Istruzioni:
A) Rispondi in base al testo sul bombardamento dell'ospedale di Kunduz:
(i) Quanti talebani, secondo il governo afghano, si nascondevano nell'ospedale?
(ii) In quale anno Sirte fu luogo di nascita dell'Unione africana?
(iii) Di quale nazionalità è il colonnello Roland Lavoye?
B) Nel testo sul bombardamento dell'ospedale di Kunduz, quali strutture civili compaiono nell'elenco tra parentesi? Riportale tutte.
C) Prosegui il testo sul bombardamento dell'ospedale di Kunduz a partire dalla risposta del colonnello Lavoye.

Testo citato:
----

Il governo afghano ha “giustificato” il bombardamento da parte della Nato di un ospedale di Médecins sans frontières a Kunduz in questo modo: “Lì si nascondevano dieci talebani”. E’ una confessione di crimine.
Infatti, le convenzioni internazionali vietano di colpire strutture civili (ospedali, acquedotti, centrali elettriche, quartieri residenziali…), anche quando vi si annidino i nemici armati di chi colpisce.
Quello a Kunduz è, dunque, un crimine di guerra.
Dal canto loro, la Nato e gli Stati uniti – che aprono un’inchiesta ma non si scusano – dichiarano: “Potrebbe essere stato danneggiato un ospedale in un’operazione contro talebani che minacciavano le truppe della coalizione”. Ma siccome nel bistrattato diritto internazionale la protezione dei civili assume carattere assoluto, anche in questo caso si tratta dell'ammissione di un crimine di guerra: perché nemmeno insediamenti militari si potrebbero colpire, se nelle vicinanze o al loro interno sono presenti civili.
Altre due osservazioni:
1) è certo che nessuno, fra i colpevoli ai diversi livelli della catena di comando ed esecuzione, pagherà per la strage con il carcere: decine di casi lo comprovano. Al massimo ci sarà un risarcimento danni, di un ammontare offensivamente basso per le vittime di nazionalità afghana: decine di casi lo comprovano;
2) la giustificazione data è che i talebani (frutto avvelenato Made in USA, in ogni caso) minacciavano le truppe Nato. Dunque la Nato protegge solo se stessa?
Sì, la Nato protegge solo se stessa. E protegge i suoi occasionali alleati armati sul campo. Come durante l’operazione Unified Protector che nel 2011 ha liquefatto l’ex Jamahiriya libica. La Nato assediò dal cielo la città di Sirte colpendo anche un ospedale. A che scopo? Non certo per proteggere i civili, anche se questo era il surreale compito affidato dall’Onu all’Alleanza atlantica. Infatti, i civili a Sirte erano pro-Gheddafi e quindi non erano minacciati dalle truppe libiche residue che a Sirte avevano cercato rifugio. Sirte fu attaccata dalla Nato invece – e per quasi due mesi – per proteggere, non i civili della città, ma l’avanzata dei miliziani a terra che li assediavano. Andrebbe ricordato, peraltro, che nel 1999 e quindi sotto Gheddafi, la città di Sirte fu luogo di nascita dell’Unione africana e con essa la speranza di auto-emancipazione per il continente. Ora è in mano a Daesh (l'ISIS). Un progresso?
Durante una delle conferenze stampa Nato in contemporanea a Napoli e a Bruxelles, nel mese di ottobre 2011, chi scrive chiese al colonnello canadese Roland Lavoye : “Da Sirte hanno denunciato che la Nato, bombardando vicino a un ospedale, lo abbia colpito facendo dei feriti”. Risposta di Lavoye: “Ah, ma Lei lo sa chi c’era vicino all’ospedale? Le truppe di Gheddafi!”

----

Dati forniti:
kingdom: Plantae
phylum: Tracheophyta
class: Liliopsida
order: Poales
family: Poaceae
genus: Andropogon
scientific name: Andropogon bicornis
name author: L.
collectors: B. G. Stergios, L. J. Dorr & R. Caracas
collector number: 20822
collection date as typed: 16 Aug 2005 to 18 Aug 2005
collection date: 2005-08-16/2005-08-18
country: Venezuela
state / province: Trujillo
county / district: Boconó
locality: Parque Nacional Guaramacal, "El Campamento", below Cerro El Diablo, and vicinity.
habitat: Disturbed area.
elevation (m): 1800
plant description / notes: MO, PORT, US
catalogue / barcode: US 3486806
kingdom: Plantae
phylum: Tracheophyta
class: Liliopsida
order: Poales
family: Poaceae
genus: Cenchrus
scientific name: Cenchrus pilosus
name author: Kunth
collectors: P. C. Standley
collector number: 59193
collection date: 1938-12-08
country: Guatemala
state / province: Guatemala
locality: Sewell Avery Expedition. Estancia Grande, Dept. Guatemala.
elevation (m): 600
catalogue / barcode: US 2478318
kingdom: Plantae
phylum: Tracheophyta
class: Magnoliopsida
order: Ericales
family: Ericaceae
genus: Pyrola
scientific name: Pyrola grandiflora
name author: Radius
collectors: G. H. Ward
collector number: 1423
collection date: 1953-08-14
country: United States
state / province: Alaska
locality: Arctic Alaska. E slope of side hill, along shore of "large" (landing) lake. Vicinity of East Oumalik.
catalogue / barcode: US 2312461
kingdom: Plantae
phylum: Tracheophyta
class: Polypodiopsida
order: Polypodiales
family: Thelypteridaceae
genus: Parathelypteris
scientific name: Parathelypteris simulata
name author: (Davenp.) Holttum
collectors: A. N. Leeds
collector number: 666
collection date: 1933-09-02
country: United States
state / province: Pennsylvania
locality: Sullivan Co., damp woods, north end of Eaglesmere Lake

----

Soluzioni:
A)
(i) Dieci.
(ii) Nel 1999.
(iii) Canadese.

B) Ospedali, acquedotti, centrali elettriche, quartieri residenziali.

C)
Anche a prendere per buona questa versione, si tratta di un’ennesima autodenuncia di crimine: perché le convenzioni di Ginevra, in ogni caso, impediscono di prendere il rischio di colpire civili per non causare i famosi “effetti collaterali”. Se, appunto, bombardando da diecimila metri c’è questo rischio, è meglio desistere. Ma in Libia non hanno mai desistito, e nemmeno altrove.
Nel 2001, in Afghanistan, gli aerei Usa colpirono la sede della Croce rossa internazionale a Kabul. Per sbaglio? Per assunzione di rischio? Ma nessuno nemmeno si scusò.
Nel 1999 durante l’operazione Nato contro la Serbia-Montenegro furono colpite le fabbriche chimiche di Pancevo, con il rischio di una strage nella città . Nessuno pagò.
Invece nel 1991, nel corso dell'Operazione Tempesta del deserto a Baghdad, gli aerei della coalizione internazionale (occidentale e araba), capitanata dagli Usa, colpirono infrastrutture civili – ma non per errore e non per un rischio calcolato.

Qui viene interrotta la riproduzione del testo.